И что?! Что?!

Тихо, тихо. Не кипятись. Ты математик, физик, думай спокойно. Всегда спокойно думай обо всем.

Это просто мир так устроен. И ты в свой черед начинаешь постигать его жестокое устройство.

Ты зрячий. У тебя ходят ноги. Хватают руки. Но настанет день – и ноги твои не пойдут, и будешь ты сидеть в инвалидном кресле, и спицы огромных колес будут блестеть, и кресло – катиться, и ты – плакать, плакать от того, что катится, вот завтра укатится твоя жизнь. Единственная жизнь.

И что?! Что ты предлагаешь?!

Это закон. Это разрушение. Распад. Сколько костей истлело в земле? Не счесть. Умирают планеты. Звезды умирают. Это знал не только Фламмарион. Просто жизнь звезды такая длинная, длинная. Глаза человека ее не охватят. Ни глаза, ни разум.

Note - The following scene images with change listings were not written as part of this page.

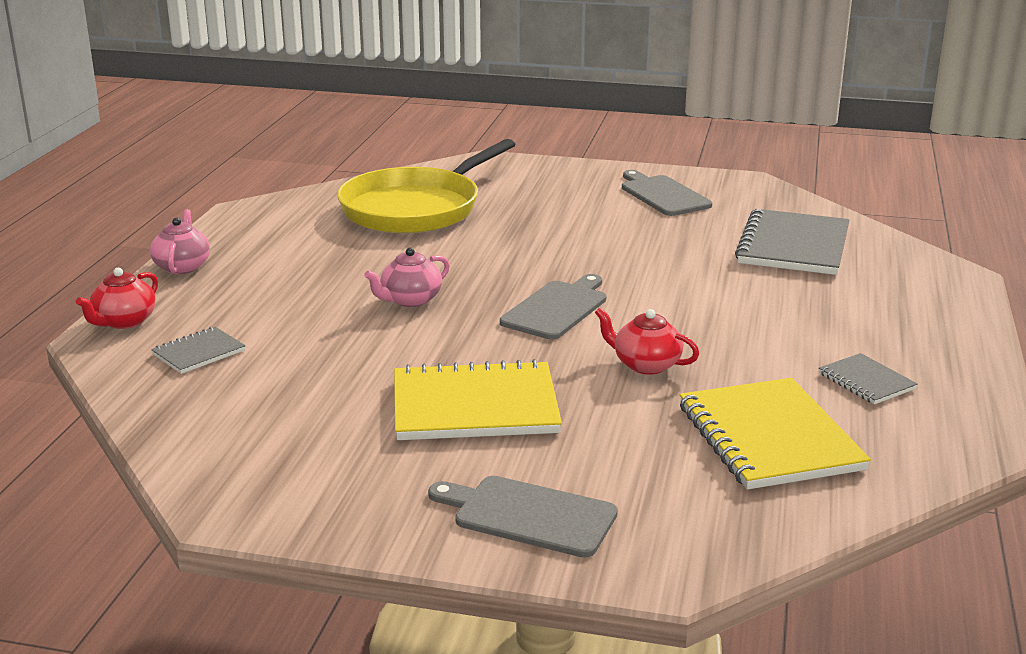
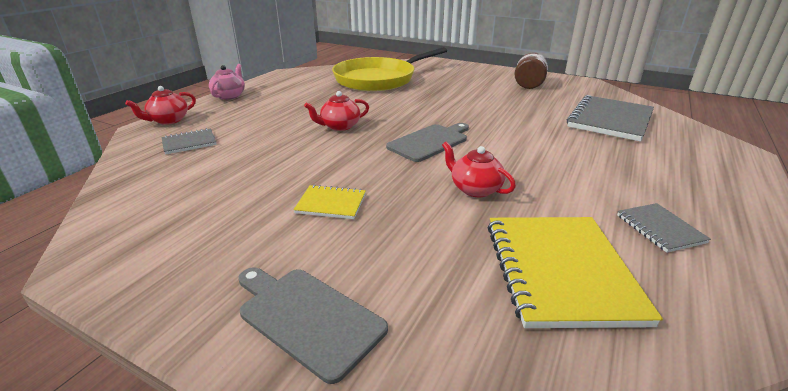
camera: 15 degrees right, 5 degrees up
(410, 300) = (339, 126): pink teapot -> red teapot
(475, 406) = (331, 204): yellow notebook -> yellow notebook, size x0.50
(663, 195) = (529, 84): grey cutting board -> brown jar

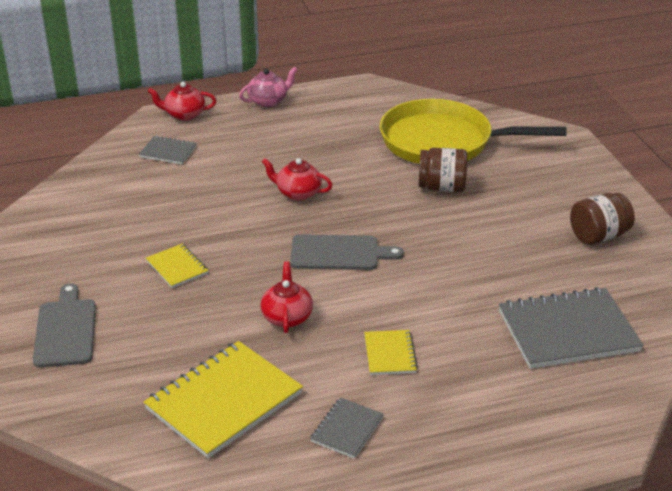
camera: 45 degrees right, 5 degrees up
(419, 94) = (442, 187): none -> brown jar
(573, 173) = (390, 354): none -> yellow notebook

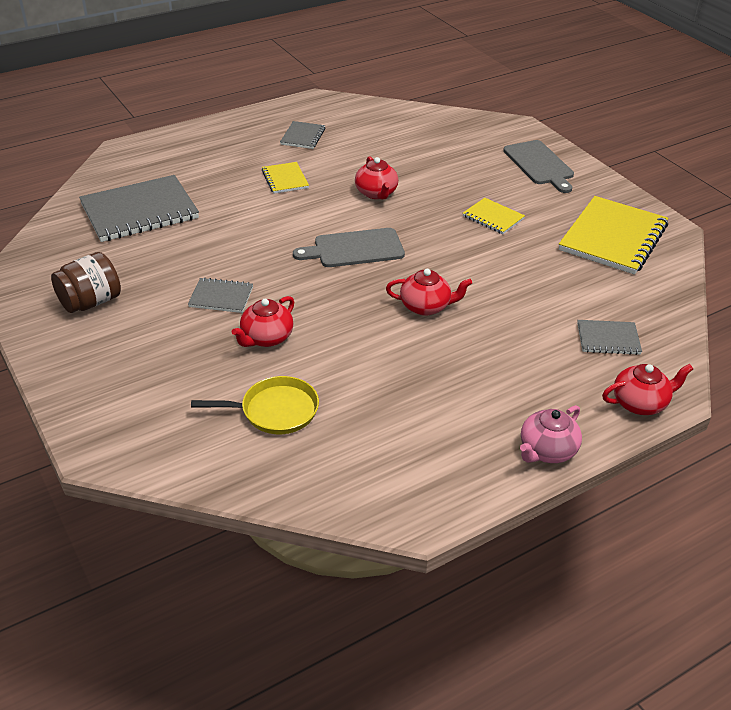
camera: 165 degrees right, 5 degrees up
(224, 401) = (393, 140): yellow notebook -> yellow notebook (613, 238)
(442, 187) = (266, 338): brown jar -> red teapot
(443, 142) = (275, 411): yellow pan -> yellow pan, size x0.50
(477, 224) = (221, 297): none -> grey notebook

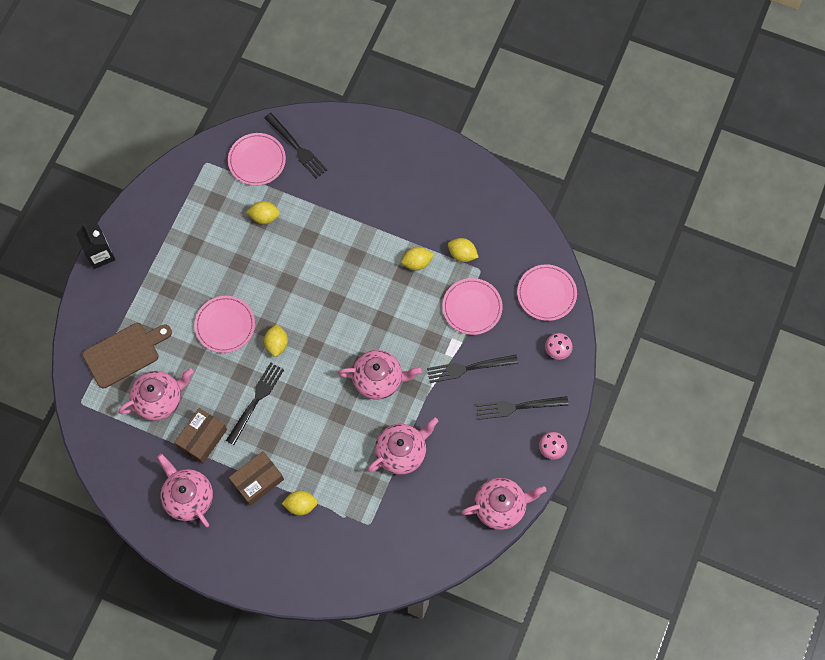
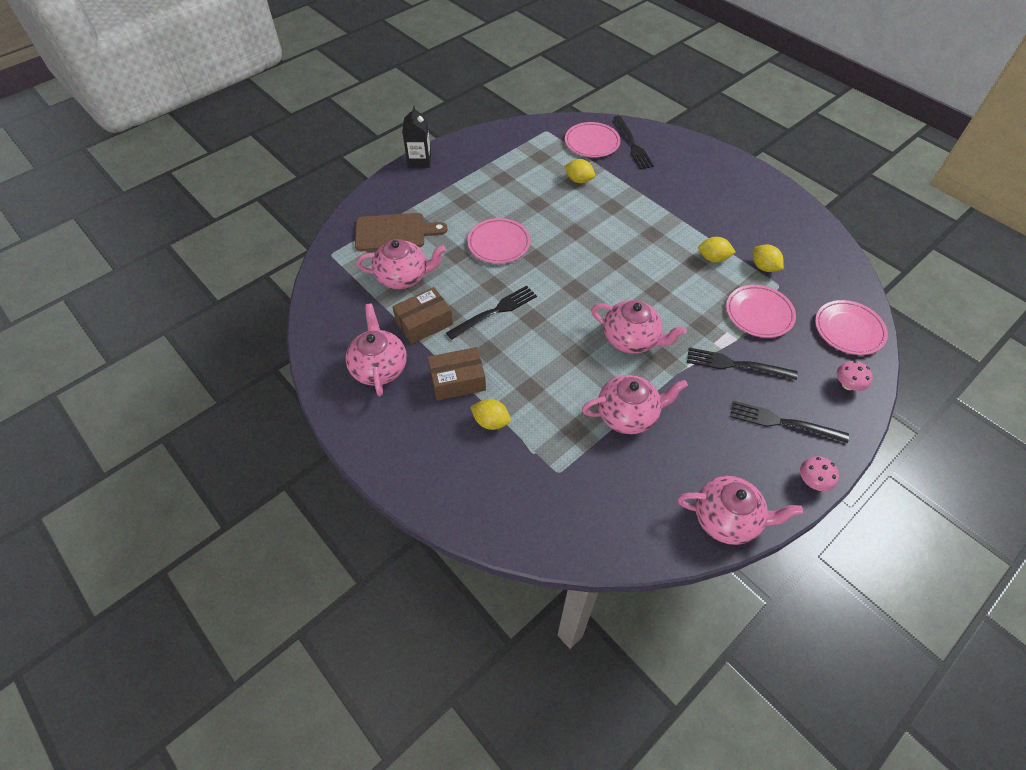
camera: 25 degrees right, 15 degrees down
(277, 344) = (540, 274): yellow lemon -> none

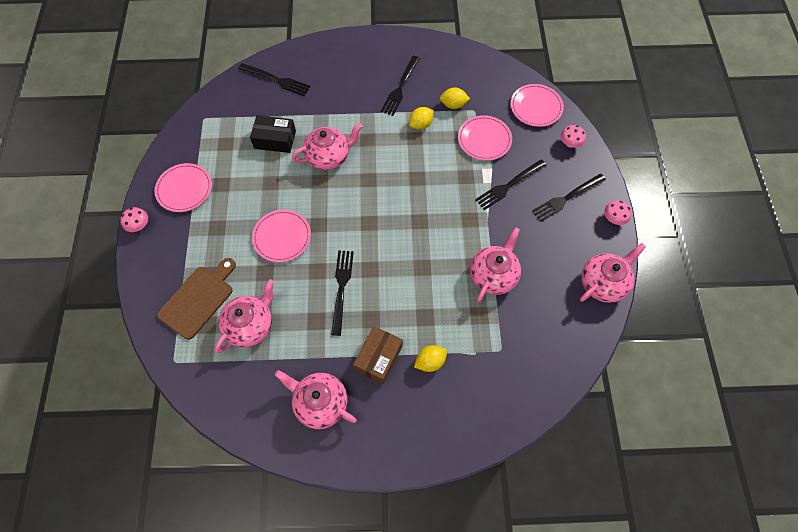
camera: 50 degrees left, 10 degrees up
(419, 160) = (139, 225): black carton -> pink mushroom
(424, 323) = (307, 342): brown box -> none
(579, 180) = (275, 139): yellow lemon -> black box
(592, 142) = (247, 101): pink plate -> pink plate (184, 189)
(631, 339) = (440, 225): pink teapot -> pink teapot (329, 157)
(730, 220) = (400, 88): none -> black fork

Но смерть и к ней придет, к звезде. К каждой!

Он приоткрыл дверь и выглянул в гостиную из своей спаленки. Бабушка спала на диване в гостиной – это было ее спальное ложе, всегда. С тех пор как он себя помнил.

Старуха приоткрыла рот, громко храпела. Ром подумал: он не уснет под столь зычный храп. Нашел вату, вставил клочки ваты в уши. Храп слышался все так же: раскатисто, хрипло, будто в горле у бабушки, как в горном ручье, катались камни, булыжники, галька.

Руки бабушки лежали на одеяле. У ночной рубашки на локтях порвались рукава. Ноги торчали из-под одеяла, и Ром увидел длинные, как у зверя, бабушкины ногти. Сердце у него заболело. «Завтра же постригу ей ноготочки. И заштопаю рубашку. Она же уже ничего не видит. Почти ничего. И выкупаю ее, намою. Сделаю ей теплую ванну. Она будет сидеть в мыльной пене и смеяться, как ребенок».

Он вернулся в спальню, сел за стол, уткнул лицо в ладони и заплакал.


Он устроился на работу, на ночное дежурство, хозяин платил хорошо, он недосыпал, зевал на лекциях, валился с ног, но через три месяца он заработал много денег.

Он оплатил бабушке операцию. Ей удалили катаракту. На обоих глазах.


Когда он приехал за ней в больницу, забрать после операции, то поразился: в больничном холле, на кушетке, сидела невеста. Да, да, юная невеста, в странной белой непрозрачной фате, фата спускалась со лба, закрывала глаза! Он подошел ближе и увидел: из-под бабушкиной каракулевой шапки на глаза спадала марлевая повязка. Улыбка изгибала бабушкины губы. Она накрасила их помадой – он знал: для него. У нее с собой в сумочке всегда лежали зеркальце, ярко-алая помада, маленький флакончик духов «Красная Москва» и старинная, в виде розовой муки, пудра в картонной пудренице.

– Они мне не велели пока открывать глаза, велели пока под марлей. Но я уже все вижу, внучек. Все.

– Кто – они? – спросил Ром, и у него исчез голос.

– Врачи.

Ром, осторожно поддерживая бабушку под локоть, вывел ее на улицу. Весенний ветер пахнул им в лицо, взвил русые волосы Рома. Стояла чудесная весна, все зацвело враз – и яблоня, и вишня, и сирень, и жасмин: все как обезумело, небо выливало на землю потоки цветов, старалось землю утопить в белой, розовой, искрящейся, духовитой, пьяной пене. Бабушка медленно переставляла ноги. Поворачивала голову то вправо, то влево. Ром торжественно вел ее под руку, как в полонезе. Прохожие оглядывались на них. На лице у Рома горело огромным цветком счастье.

– Бабушка, ты видишь что-нибудь из-под этой марли?

– Ромушка, я все вижу, все! Вон вишенка цветет! Какая красивая… невестушка!

Бабушка кокетливо отвела марлю ото лба рукой в перчатке, чуть приподняла марлевую завесу над глазами. И тут же встала, и оторопела, и зажмурилась: свет ослепил ее.

– Бабушка! Что с тобой! – Ром тряс ее за плечи, гладил по дряблым щекам.